The orthodontic economy, trying to recover form the 2008 depression, has shown much improvement over the last five years.  Unfortunately, this past year (2018 election year) patients have been hesitant about starting treatment, as usual.  Starts usually drop in the last 4-6 months of a major election year, but then go back to the usual the next year.  Because of this situation, many orthodontists have been considering other sources of referral and income, namely, orthodontic insurance.

 

There are essentially three types of orthodontic insurance:

1) Insurance pays part of the total fee and the patient pays the balance

2) The insurance company guarantees the patient a lower fee (% wise) when you join

3) The insurance company pays you a set amount per start

 

Type-1 insurance pays the practice or the patient a specified amount per start (typically $1,000 to $3,000).  This is by far the most prevalent insurance coverage and typically accounts for about 65% of new patient starts.

 

Type-2 insurance involves being a “preferred provider” who is referred patients, but who must charge them 20-25% less for treatment.  Some practices add on minor treatments (lip bumper, etc.) to get a higher fee.  This accounts for about 0-20% of insurance starts, but some practices accept many more of these types of starts.

 

Type-3 insurance companies pay you a flat $ amount per start.  This amount is typically thousands lower than your usual fee; and in the case of “managed care plans” it pays you even less.  Some practices only use this insurance to start 12-18 month cases since the Full Tx Fee paid is the same no matter how long it takes.  This accounts for about 0-10% of insurance starts, but some practices accept many more of these types of starts.

 

Accepting Type-1 insurance has many benefits with little loss, but accepting Type-2 or Type-3 insurance has its losses.  For example, consider a practice with an average $6,000 Comprehensive Tx Fee for about 150 Full Starts/year, gross collections of $1M/year, and a 45% net ($450,000/year).  Type-1 insurance does not change these numbers.

 

Accepting Type-2 insurance would pay you about $1,500 less/start and thus, if you do 10 starts/year (of your 150 comprehensive starts) you reduce your collections and net by $15,000/year: this is not too bad if you are loosing patients who have this type of insurance.  But if you start 30 starts/year you reduce your collections and net by $45,000/year; which may be significant.  And of course, if your net is only 35% ($350,000/year) a $45,000 (13%) drop in your net is significant.
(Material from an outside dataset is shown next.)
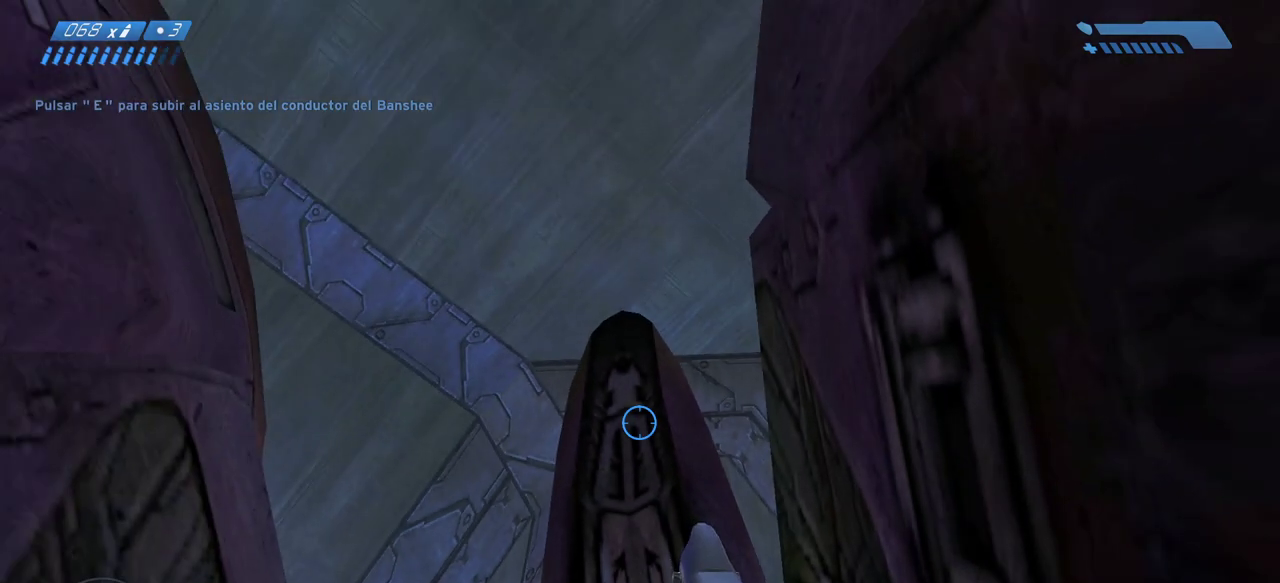
{"keys": [], "mouse": [], "events": []}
Looking at it more positively, many doctors think: “I’ll can start more than my usual 150 Comprehensive Tx patients if I accept this new insurance, increasing my gross and net”.  Thus, if you accept an additional 30 starts/year at $4,500/start you will increase your gross by $135,000 (and net by $110,000) but increase your chairtime Tx by 20%, requiring 20% more staff and supplies.  If you are capable of that growth with your present staffing and facility, then great: if not you may make your days more hectic possibly losing your full fee paying patients because of it.  Basically you will treat 20% more chairtime for 11% more net.

 

Accepting Type-3 insurance would be similar to Type-2 insurance above if they pay you $4,500/start.  But if they only pay $4,000/start your collections and net will suffer.  For 10 starts/year (out of your 150 Comprehensive starts) you would loose $20,000, reducing your 45% net to $430,000.  For 30 starts/year you would loose $60,000, reducing your 45% net to $390,000.  If your net were only 35% your net would be reduced to $330,000 or $290,000 respectively; a big loss.

Of course if you take on an additional 30 comprehensive starts/year your gross will increase by $120,000 (and net by $100,000) for the extra 20% increase in staffing and supplies.  Basically you will treat 20% more for 12% more gross and 10% more net.  But you need to be careful.
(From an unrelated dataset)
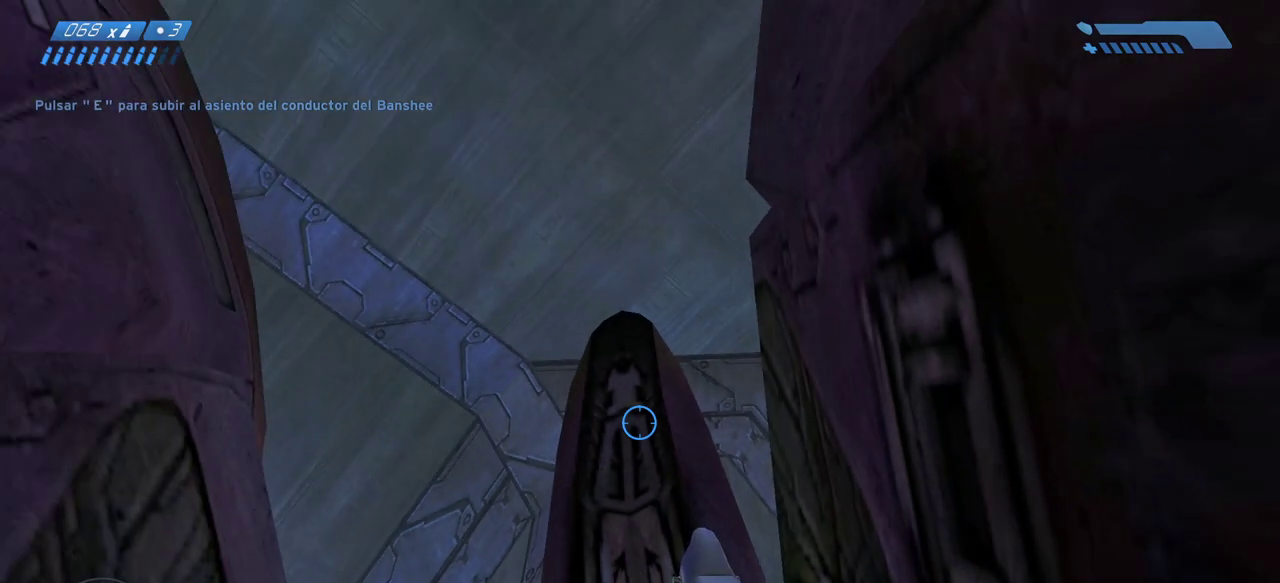
{"keys": [], "mouse": [], "events": []}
Once you start accepting these flat fee starts you may tend to do less ads and promotion and end up with a practice that is half full fee and half flat fee.  In the example  above you would loose 75 x $2,000 = $150,000 reducing your $450,000 net to $300,000 or reduce your $350,000 net to $200,000.

 

Accepting Type-2 or Type-3 insurance gets down to three factors:

1) Is your present % NET at least 40% and will any $ drop in your net affect your lifestyle?

2) Are these lower-fee starts going to replace or enhance your present starts?  Enhance is good, but replace is not.

3) If enhancing your starts, will you be able to take on the extra chairtime treatment with your present staffing?

 

Use the above examples and do the math for your practice to decide which direction you want to go in if you are considering taking on lower fee insurance plans.  Thank you

How Personality Helps & Hinders; Part-5, Team Conflict

Do certain team members seem to naturally conflict with others?  Do you seem to naturally conflict with certain team members?  Does this conflict increase on hectic treatment days?  Does this conflict increase when team members are doing poorly in their positions?  If so, maybe this pearl can help reduce that conflict.

 

Human personality; a synopsis:

Refer to the management pearl “How Personality Helps or Hinders: Part-1, Director Style” for a fuller understanding of human personality.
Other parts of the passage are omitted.